DATASET ENTRIES START
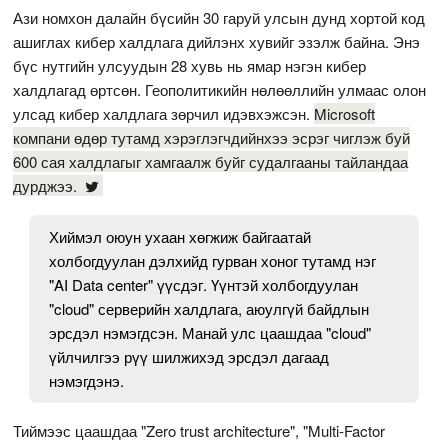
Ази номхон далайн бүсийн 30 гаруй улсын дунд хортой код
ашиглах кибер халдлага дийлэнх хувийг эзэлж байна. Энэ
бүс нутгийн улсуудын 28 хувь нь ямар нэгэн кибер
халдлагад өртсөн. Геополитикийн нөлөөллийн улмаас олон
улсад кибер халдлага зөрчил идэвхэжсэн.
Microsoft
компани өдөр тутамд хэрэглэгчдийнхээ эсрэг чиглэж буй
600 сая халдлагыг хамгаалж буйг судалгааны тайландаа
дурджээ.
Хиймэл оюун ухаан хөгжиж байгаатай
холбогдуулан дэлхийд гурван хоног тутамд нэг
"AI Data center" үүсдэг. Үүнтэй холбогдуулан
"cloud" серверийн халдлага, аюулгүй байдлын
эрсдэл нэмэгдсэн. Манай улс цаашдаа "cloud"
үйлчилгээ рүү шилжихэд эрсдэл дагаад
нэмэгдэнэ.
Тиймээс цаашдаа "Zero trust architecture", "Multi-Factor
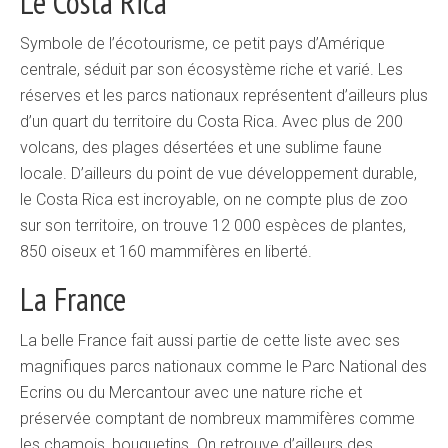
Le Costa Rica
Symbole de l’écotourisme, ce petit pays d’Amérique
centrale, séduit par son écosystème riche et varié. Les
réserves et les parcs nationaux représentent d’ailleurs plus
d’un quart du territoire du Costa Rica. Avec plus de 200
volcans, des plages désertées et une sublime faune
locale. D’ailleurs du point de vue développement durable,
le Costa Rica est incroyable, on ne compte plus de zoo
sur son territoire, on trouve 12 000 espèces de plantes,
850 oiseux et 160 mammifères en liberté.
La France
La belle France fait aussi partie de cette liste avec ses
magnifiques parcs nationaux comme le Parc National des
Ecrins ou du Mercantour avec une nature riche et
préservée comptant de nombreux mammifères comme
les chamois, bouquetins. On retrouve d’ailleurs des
DATASET ENTRIES END
DATASET ENTRIES START
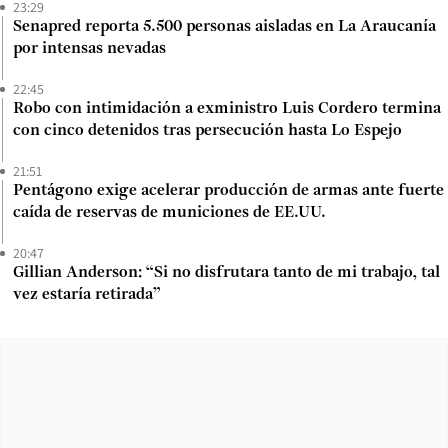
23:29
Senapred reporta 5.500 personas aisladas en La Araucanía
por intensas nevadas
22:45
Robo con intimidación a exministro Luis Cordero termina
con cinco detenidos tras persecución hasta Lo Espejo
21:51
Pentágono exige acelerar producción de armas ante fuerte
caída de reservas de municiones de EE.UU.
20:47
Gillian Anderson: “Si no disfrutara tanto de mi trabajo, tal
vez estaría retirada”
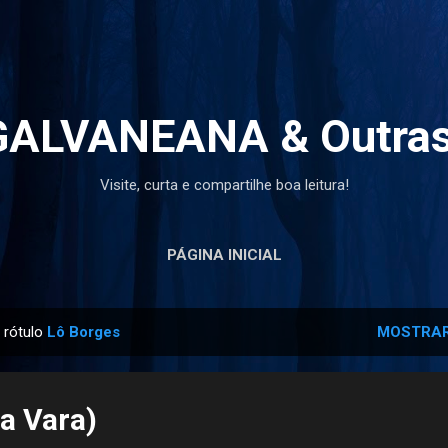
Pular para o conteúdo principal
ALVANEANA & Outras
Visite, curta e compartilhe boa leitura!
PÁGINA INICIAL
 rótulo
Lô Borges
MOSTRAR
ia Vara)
DATASET ENTRIES END
■ **THE TASK**:
Report each line of the records above that contains the word "comme".

■ **EXERCISE RESPONSE**:
magnifiques parcs nationaux comme le Parc National des
préservée comptant de nombreux mammifères comme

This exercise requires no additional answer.